Muitas vezes os ciúmes têm como causa a percepção de que qualquer desvio de atenção do parceiro, qualquer olhar enviesado ou qualquer demonstração de afeto com outro seja entendido como uma ameaça, ou como uma invasão em um suposto estado de harmonia.
A discussão a respeito da não-monogamia traz à baila o aspecto sociocultural de uma estrutura de organização e fixação de lugares e papéis a serem desempenhados no jogo das trocas amorosas. Em uma época em que finalmente estamos nos ocupando de forma séria em pensar as estratégias históricas de segregação e violência como o racismo, o machismo e a homofobia, é muito salutar que o sistema monogâmico também seja tensionado.
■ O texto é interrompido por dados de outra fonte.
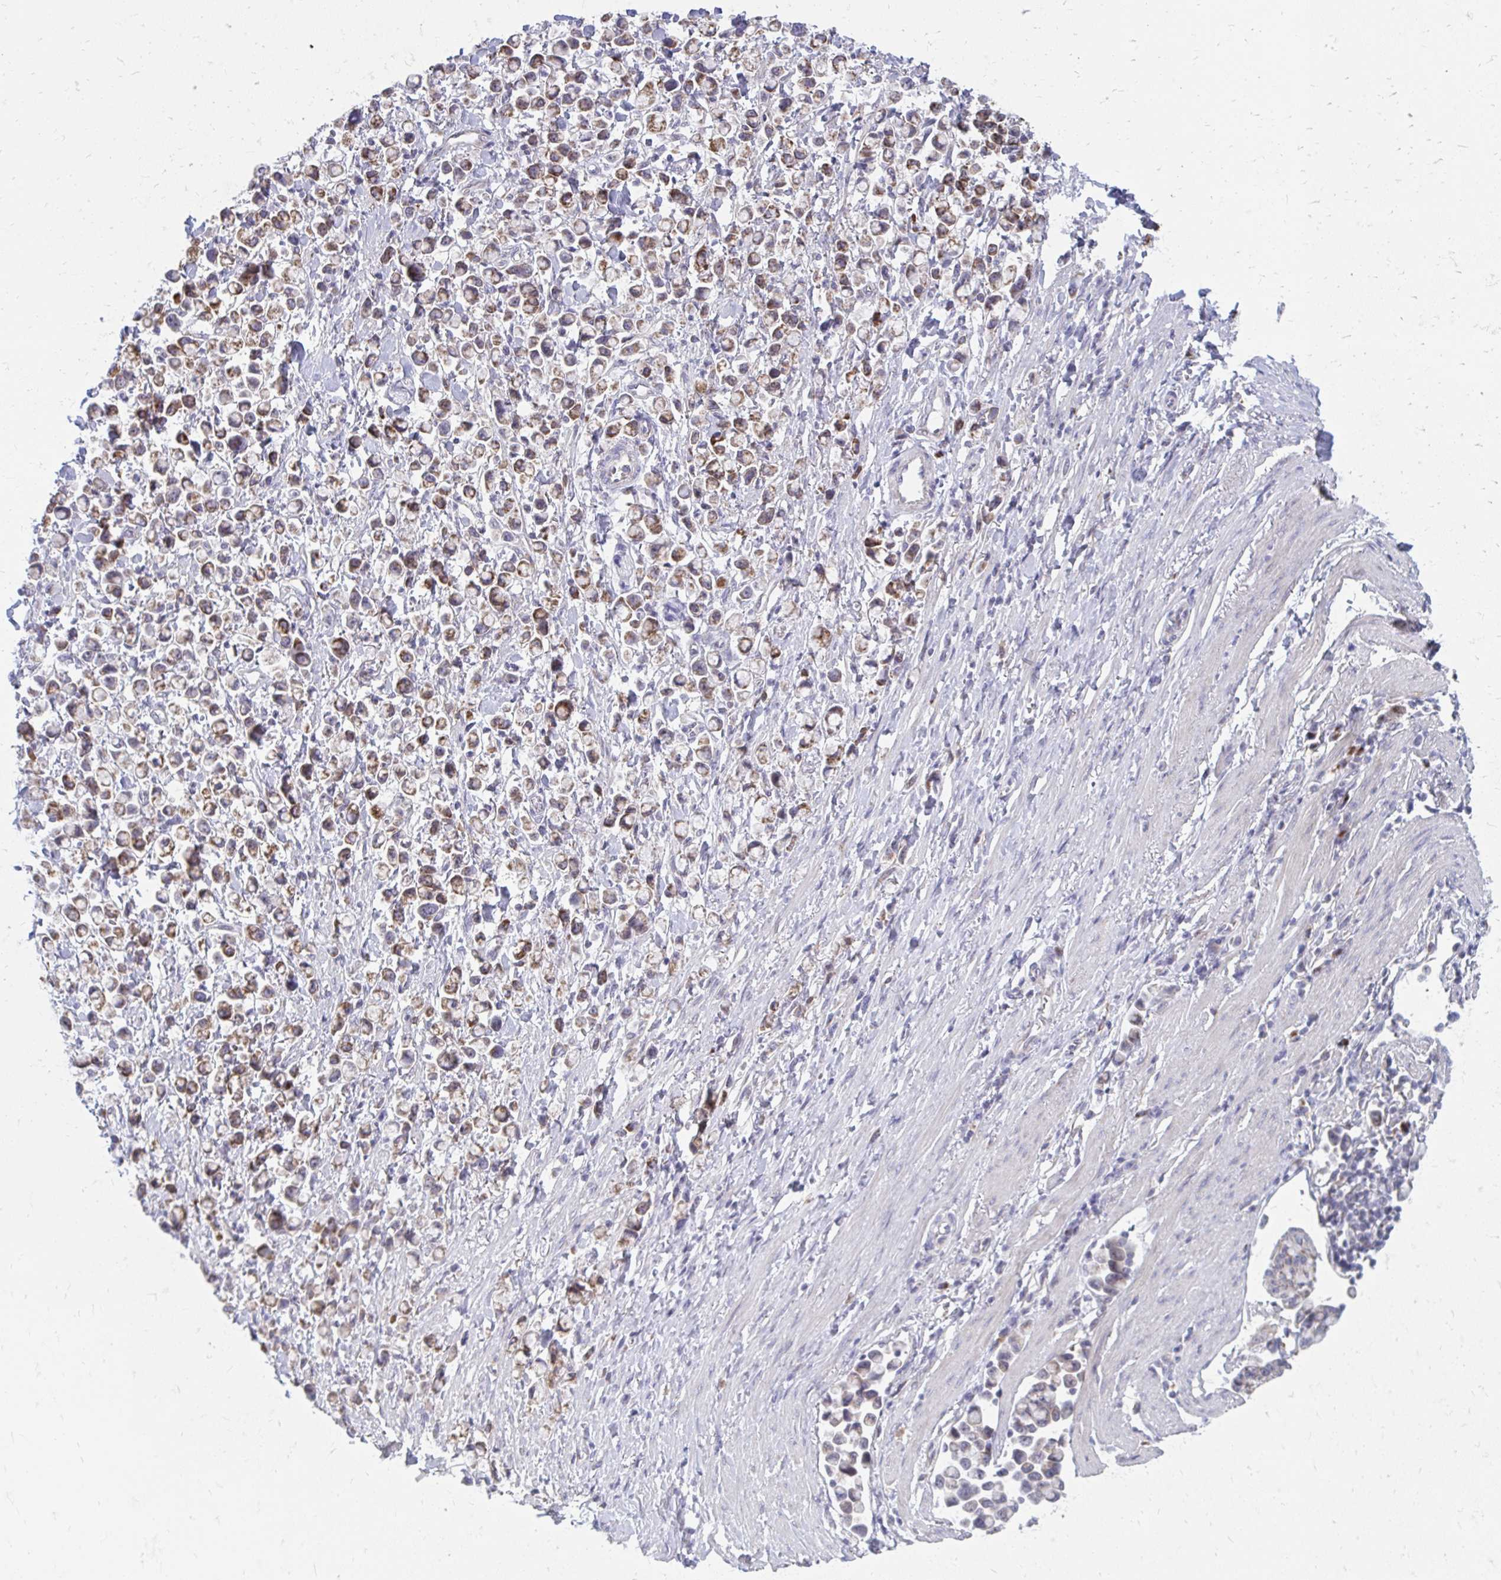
{"staining": {"intensity": "moderate", "quantity": ">75%", "location": "cytoplasmic/membranous"}, "tissue": "stomach cancer", "cell_type": "Tumor cells", "image_type": "cancer", "snomed": [{"axis": "morphology", "description": "Adenocarcinoma, NOS"}, {"axis": "topography", "description": "Stomach"}], "caption": "Immunohistochemical staining of stomach cancer (adenocarcinoma) shows medium levels of moderate cytoplasmic/membranous protein staining in approximately >75% of tumor cells. (DAB = brown stain, brightfield microscopy at high magnification).", "gene": "PABIR3", "patient": {"sex": "female", "age": 81}}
Se estas problematizações não servirem para mudarmos a nossa forma de ser no mundo, que pelo menos elas nos permitam desnaturalizar e desmistificar formas de opressão que, justamente por serem estruturais, acabam se tornando invisíveis aos olhos menos críticos.
E essa é uma discussão que ganha muito se levarmos em conta aspectos singulares do psiquismo, o que passa pela não-imposição de uma forma de amar ou de fazer laço com os outros. Até porque, ainda que conscientes e preocupados com o contexto mais amplo, somos filhos legítimos do caldo cultural em que nascemos e em que estamos inscritos.
Afinal, como bem mostrou o meu amigo, todo mundo é racional e progressista até ter a sua própria neurose questionada.